Problem to work on: Only those lines in the data below from the line containing "- L1 vertebra: bounding" through the line containing "(x=156, y=124) px", both included, should be restated word for word.

[Recorded data Boundary: Start]

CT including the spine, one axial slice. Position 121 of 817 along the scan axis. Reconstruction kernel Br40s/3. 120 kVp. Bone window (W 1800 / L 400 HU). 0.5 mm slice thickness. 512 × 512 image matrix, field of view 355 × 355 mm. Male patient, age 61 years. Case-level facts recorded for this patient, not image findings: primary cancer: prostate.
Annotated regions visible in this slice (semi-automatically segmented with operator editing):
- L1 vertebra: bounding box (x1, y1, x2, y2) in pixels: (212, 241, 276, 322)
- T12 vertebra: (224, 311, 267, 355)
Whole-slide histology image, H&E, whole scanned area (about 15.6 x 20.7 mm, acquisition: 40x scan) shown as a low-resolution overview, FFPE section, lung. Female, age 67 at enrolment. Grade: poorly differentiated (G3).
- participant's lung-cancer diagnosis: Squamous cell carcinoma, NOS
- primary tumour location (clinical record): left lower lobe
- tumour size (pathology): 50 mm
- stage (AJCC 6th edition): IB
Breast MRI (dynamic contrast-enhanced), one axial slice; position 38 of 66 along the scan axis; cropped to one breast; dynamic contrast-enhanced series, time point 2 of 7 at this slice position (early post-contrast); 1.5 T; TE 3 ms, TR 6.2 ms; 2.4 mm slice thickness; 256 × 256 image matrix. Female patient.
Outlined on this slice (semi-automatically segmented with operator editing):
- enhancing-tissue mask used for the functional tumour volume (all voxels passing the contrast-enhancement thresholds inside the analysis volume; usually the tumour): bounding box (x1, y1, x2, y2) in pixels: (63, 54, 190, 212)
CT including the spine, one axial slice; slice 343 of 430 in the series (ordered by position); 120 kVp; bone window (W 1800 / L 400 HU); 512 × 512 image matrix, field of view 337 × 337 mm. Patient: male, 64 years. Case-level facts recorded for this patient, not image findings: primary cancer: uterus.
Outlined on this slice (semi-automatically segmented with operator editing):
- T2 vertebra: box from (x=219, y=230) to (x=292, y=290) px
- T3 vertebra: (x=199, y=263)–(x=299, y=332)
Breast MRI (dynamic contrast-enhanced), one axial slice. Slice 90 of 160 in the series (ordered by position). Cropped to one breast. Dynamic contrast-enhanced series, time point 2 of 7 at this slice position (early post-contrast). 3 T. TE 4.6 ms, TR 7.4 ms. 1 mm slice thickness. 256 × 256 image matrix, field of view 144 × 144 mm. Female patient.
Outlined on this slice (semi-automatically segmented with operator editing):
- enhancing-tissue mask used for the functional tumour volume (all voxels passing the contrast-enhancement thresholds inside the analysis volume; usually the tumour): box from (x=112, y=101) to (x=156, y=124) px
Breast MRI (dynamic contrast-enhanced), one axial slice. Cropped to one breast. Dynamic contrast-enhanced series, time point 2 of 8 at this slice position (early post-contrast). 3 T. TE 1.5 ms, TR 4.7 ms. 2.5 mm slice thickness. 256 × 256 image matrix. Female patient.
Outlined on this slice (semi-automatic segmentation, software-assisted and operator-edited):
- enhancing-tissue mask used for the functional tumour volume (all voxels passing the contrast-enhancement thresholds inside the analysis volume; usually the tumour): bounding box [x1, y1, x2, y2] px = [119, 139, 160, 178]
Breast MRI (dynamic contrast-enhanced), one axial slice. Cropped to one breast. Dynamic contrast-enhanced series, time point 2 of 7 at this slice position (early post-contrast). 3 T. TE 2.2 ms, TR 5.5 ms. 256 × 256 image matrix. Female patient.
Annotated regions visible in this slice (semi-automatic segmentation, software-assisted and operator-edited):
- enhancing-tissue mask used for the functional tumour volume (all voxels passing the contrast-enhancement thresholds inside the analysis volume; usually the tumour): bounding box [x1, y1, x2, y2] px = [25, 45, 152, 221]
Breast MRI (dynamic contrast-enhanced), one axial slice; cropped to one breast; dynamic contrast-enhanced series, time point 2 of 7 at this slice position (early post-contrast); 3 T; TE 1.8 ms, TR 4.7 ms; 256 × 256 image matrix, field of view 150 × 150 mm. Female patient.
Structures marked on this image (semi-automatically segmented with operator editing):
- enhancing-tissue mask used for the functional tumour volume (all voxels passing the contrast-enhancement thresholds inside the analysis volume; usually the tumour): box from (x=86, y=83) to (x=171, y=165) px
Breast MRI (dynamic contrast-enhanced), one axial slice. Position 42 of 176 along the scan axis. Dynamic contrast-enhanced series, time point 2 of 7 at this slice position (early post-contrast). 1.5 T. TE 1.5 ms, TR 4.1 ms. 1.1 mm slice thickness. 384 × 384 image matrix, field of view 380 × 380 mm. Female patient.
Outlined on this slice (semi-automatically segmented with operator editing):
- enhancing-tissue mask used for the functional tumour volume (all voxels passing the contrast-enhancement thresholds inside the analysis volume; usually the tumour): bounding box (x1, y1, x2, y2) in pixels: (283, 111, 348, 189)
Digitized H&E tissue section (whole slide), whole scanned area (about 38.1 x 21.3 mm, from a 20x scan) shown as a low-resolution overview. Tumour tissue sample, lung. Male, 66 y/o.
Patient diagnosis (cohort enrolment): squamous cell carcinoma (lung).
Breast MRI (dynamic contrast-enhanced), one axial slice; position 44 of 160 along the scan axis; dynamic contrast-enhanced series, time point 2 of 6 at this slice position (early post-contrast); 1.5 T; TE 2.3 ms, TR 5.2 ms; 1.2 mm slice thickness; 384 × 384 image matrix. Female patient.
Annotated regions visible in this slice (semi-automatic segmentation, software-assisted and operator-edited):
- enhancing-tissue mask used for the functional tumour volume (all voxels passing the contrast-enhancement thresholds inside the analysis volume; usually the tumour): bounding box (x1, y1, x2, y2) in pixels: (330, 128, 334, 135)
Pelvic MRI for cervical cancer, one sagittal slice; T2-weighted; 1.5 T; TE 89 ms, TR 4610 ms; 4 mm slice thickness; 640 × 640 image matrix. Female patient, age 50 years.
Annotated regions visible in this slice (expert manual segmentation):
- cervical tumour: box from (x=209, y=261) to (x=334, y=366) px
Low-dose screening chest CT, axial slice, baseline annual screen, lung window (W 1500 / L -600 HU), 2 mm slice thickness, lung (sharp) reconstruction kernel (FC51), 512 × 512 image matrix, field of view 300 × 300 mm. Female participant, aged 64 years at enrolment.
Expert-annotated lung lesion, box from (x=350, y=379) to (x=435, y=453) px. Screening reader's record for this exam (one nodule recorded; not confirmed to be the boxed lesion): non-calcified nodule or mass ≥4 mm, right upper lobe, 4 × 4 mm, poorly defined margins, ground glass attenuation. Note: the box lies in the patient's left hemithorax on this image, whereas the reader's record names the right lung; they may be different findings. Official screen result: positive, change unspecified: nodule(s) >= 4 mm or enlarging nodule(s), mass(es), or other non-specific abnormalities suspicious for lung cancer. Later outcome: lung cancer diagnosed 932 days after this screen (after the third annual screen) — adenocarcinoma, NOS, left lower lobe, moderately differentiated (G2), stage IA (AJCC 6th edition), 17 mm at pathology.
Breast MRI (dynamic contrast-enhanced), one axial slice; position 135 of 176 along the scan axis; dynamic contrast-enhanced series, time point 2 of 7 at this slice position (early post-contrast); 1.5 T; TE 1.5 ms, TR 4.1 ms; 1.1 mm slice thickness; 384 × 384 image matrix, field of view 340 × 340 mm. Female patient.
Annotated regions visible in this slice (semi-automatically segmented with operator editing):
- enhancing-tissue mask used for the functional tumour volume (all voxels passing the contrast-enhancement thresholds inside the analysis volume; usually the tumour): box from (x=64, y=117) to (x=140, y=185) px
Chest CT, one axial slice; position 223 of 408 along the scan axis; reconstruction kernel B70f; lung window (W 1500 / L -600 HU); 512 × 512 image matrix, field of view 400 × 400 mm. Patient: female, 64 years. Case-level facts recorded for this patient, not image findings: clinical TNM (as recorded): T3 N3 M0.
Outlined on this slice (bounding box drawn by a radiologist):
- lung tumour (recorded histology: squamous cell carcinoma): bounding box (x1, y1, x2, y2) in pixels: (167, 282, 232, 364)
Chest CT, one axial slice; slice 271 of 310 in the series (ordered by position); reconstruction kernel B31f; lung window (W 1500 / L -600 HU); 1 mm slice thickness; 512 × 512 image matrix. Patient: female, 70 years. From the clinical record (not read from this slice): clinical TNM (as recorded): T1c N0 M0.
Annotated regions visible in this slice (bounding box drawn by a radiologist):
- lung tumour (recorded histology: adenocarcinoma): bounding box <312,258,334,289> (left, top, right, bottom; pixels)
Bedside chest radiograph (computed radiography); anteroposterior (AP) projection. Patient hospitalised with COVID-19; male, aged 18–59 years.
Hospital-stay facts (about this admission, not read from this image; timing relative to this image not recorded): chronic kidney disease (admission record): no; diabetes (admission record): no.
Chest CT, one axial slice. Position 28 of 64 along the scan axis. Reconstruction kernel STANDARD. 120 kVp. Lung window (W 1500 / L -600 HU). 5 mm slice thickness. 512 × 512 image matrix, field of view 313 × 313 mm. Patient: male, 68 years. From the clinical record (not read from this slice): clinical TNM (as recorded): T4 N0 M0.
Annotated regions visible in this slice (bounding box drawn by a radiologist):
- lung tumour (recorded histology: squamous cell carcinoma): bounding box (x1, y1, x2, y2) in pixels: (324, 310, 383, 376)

[Recorded data Boundary: End]

Answer box:
- L1 vertebra: bounding box (x1, y1, x2, y2) in pixels: (212, 241, 276, 322)
- T12 vertebra: (224, 311, 267, 355)
Whole-slide histology image, H&E, whole scanned area (about 15.6 x 20.7 mm, acquisition: 40x scan) shown as a low-resolution overview, FFPE section, lung. Female, age 67 at enrolment. Grade: poorly differentiated (G3).
- participant's lung-cancer diagnosis: Squamous cell carcinoma, NOS
- primary tumour location (clinical record): left lower lobe
- tumour size (pathology): 50 mm
- stage (AJCC 6th edition): IB
Breast MRI (dynamic contrast-enhanced), one axial slice; position 38 of 66 along the scan axis; cropped to one breast; dynamic contrast-enhanced series, time point 2 of 7 at this slice position (early post-contrast); 1.5 T; TE 3 ms, TR 6.2 ms; 2.4 mm slice thickness; 256 × 256 image matrix. Female patient.
Outlined on this slice (semi-automatically segmented with operator editing):
- enhancing-tissue mask used for the functional tumour volume (all voxels passing the contrast-enhancement thresholds inside the analysis volume; usually the tumour): bounding box (x1, y1, x2, y2) in pixels: (63, 54, 190, 212)
CT including the spine, one axial slice; slice 343 of 430 in the series (ordered by position); 120 kVp; bone window (W 1800 / L 400 HU); 512 × 512 image matrix, field of view 337 × 337 mm. Patient: male, 64 years. Case-level facts recorded for this patient, not image findings: primary cancer: uterus.
Outlined on this slice (semi-automatically segmented with operator editing):
- T2 vertebra: box from (x=219, y=230) to (x=292, y=290) px
- T3 vertebra: (x=199, y=263)–(x=299, y=332)
Breast MRI (dynamic contrast-enhanced), one axial slice. Slice 90 of 160 in the series (ordered by position). Cropped to one breast. Dynamic contrast-enhanced series, time point 2 of 7 at this slice position (early post-contrast). 3 T. TE 4.6 ms, TR 7.4 ms. 1 mm slice thickness. 256 × 256 image matrix, field of view 144 × 144 mm. Female patient.
Outlined on this slice (semi-automatically segmented with operator editing):
- enhancing-tissue mask used for the functional tumour volume (all voxels passing the contrast-enhancement thresholds inside the analysis volume; usually the tumour): box from (x=112, y=101) to (x=156, y=124) px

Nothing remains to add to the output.